Wednesday, 19 November 2025

We ought to be honest and explicit about what we regard as impossible

One of the problems about a discussing the supernatural or paranormal with a typical mainstream modern materialist-atheist; is that he regards all such things as: a created reality, god/ gods, spirits, life after death, miracles, ghosts, UFOs and aliens, out-of-body-experiences, pre-cognition, telekinesis, and telepathy... as not just improbable but impossible. 

He thinks that such phenomena are not real, simply do not exist. 

Therefore he is immune to "evidence" - and can never be convinced by any account of them; because since he is decided that such phenomena do not exist, all such evidence Must Be mistaken or dishonest.

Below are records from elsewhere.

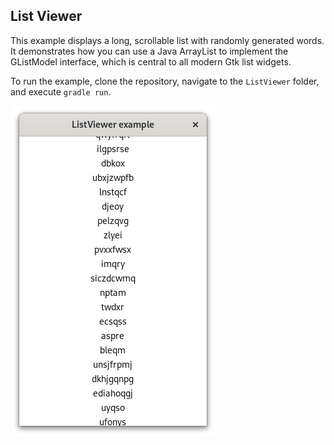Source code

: ## List Viewer

This example displays a long, scrollable list with randomly generated words. It demonstrates how you can use a Java ArrayList to implement the GListModel interface, which is central to all modern Gtk list widgets.

To run the example, clone the repository, navigate to the `ListViewer` folder, and execute `gradle run`.

![ListViewer screenshot](listviewer.png)
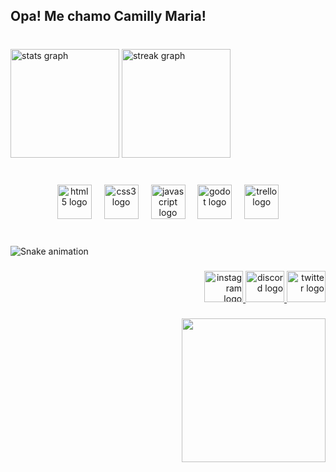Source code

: <h2 align="left">Opa! Me chamo Camilly Maria!</h2>

###

<br clear="both">

<div align="left">
  <img src="https://github-readme-stats.vercel.app/api?username=CamillyMaria&hide_title=false&hide_rank=false&show_icons=true&include_all_commits=true&count_private=true&disable_animations=false&theme=dracula&locale=pt-br&hide_border=true&order=1" height="174" alt="stats graph"  />
  <img src="https://streak-stats.demolab.com?user=CamillyMaria&locale=pt-br&mode=daily&theme=dracula&hide_border=true&border_radius=5&order=3" height="174" alt="streak graph"  />
</div>

###

<br clear="both">

<div align="center">
  <img src="https://cdn.jsdelivr.net/gh/devicons/devicon/icons/html5/html5-plain.svg" height="55" alt="html5 logo"  />
  <img width="12" />
  <img src="https://cdn.jsdelivr.net/gh/devicons/devicon/icons/css3/css3-plain.svg" height="55" alt="css3 logo"  />
  <img width="12" />
  <img src="https://cdn.jsdelivr.net/gh/devicons/devicon/icons/javascript/javascript-plain.svg" height="55" alt="javascript logo"  />
  <img width="12" />
  <img src="https://cdn.jsdelivr.net/gh/devicons/devicon/icons/godot/godot-original.svg" height="55" alt="godot logo"  />
  <img width="12" />
  <img src="https://cdn.jsdelivr.net/gh/devicons/devicon/icons/trello/trello-plain.svg" height="55" alt="trello logo"  />
</div>

###

<br clear="both">

<img src="https://raw.githubusercontent.com/CamillyMaria/CamillyMaria/output/snake.svg" alt="Snake animation" />

###

<div align="right">
  <a href="https://www.instagram.com/_zer0fiv5_/" target="_blank">
    <img src="https://raw.githubusercontent.com/maurodesouza/profile-readme-generator/master/src/assets/icons/social/instagram/default.svg" width="62" height="50" alt="instagram logo"  />
  </a>
  <a href="https://discord.com/channels/@005_z" target="_blank">
    <img src="https://raw.githubusercontent.com/maurodesouza/profile-readme-generator/master/src/assets/icons/social/discord/default.svg" width="62" height="50" alt="discord logo"  />
  </a>
  <a href="https://twitter.com/_zer0_fiv5" target="_blank">
    <img src="https://raw.githubusercontent.com/maurodesouza/profile-readme-generator/master/src/assets/icons/social/twitter/default.svg" width="62" height="50" alt="twitter logo"  />
  </a>
</div>

###

<img align="right" height="230" src="https://avatars.githubusercontent.com/u/139510348?s=400&u=ba17c61e3f71c61bb50665ce7ab6a5ada18a390f&v=4"  />

###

All reports of phenomena can only be explained by being explained away with normal materialist causes; or else ignored because the Must Be mistaken or dishonest.  


But while it is easy to criticise materialist-atheists for such exclusions; we all use this method of reasoning. 

For instance I will always interpret claims of pre-cognition, of being able to "see the future", in ways that preserve the irreversible and sequential nature of "time". 

I simply cannot be persuaded that somebody already knows the future in that sense; because for me "time" is an intrinsically part of my most fundament assumptions concerning reality. 

That is, because I regard eternal living Beings as the fundamental units of reality; the livingness of Beings is dynamic and developmental - such that what be abstractly call "time" is an attribute of all Beings. 


Therefore I Will Not accept any explanation of phenomena that regards all time as simultaneous, or posits a situation outside of time, or includes time travel into the future. 

I am not persuadable otherwise; and I ought to make this clear before engaging in evaluations of phenomena that appear to, or are presented as if they, challenge the directionality and sequence and pervasiveness of time. 

I am - on this theme - Immune To Evidence!


It would be a good thing if everybody did this: if everybody who excluded all supernatural or paranormal phenomena was explicit about their immunity to contrary evidence...

Because, in a sense, such a declaration can be "the beginning of wisdom" about one's own most-fundamental, metaphysical, assumptions; and that they are indeed assumptions.  

I am happy to endorse my own assumptions about time; but when I realized (in 2008) that I was believed that God could never provide revelations to Men, and the reason for this belief was that I had pre-excluded the existence of God...

Then I realized this was an assumption; not an inference; and as-such was immune to all possible evidence about the reality of revelations. 


Having realized that my views about the divine were rooted in assumptions - and were not the consequence of evidence - I then (after further thinking) realized I did not believe those assumptions were true; and I later abandoned those assumption; and began to believe in God. 

If we are clear and explicit about our assumptions and that they are assumptions - this can be the beginning of wisdom - of many kinds.

But until we get this clear - we shall remain slaves to whatever assumptions we happen to have absorbed, from whatever source, and for whatever reason.  


2 comments:

Stephen Macdonald said...

A powerful and thought-provoking essay, Dr. Charlton. How ready we are to believe practically anything under the rubric of science, and how quick to dismiss all else.

Bruce Charlton said...

@Stephen - Thanks.

I don't see any way out but by ourselves going deep into ourselves until we have reached the bottom of assumptions.

This process is often advocated as a search for firm ground upon which to stand, but then people get mixed up by seeking "certainty" (which they call Truth); when the point is more accurately and coherently thought-of as first seeking the ground upon which we are actually standing, here-and-now -- then (from our freedom) judging whether this is ground upon which we want and will choose to stand - or shall we seek some other foundation?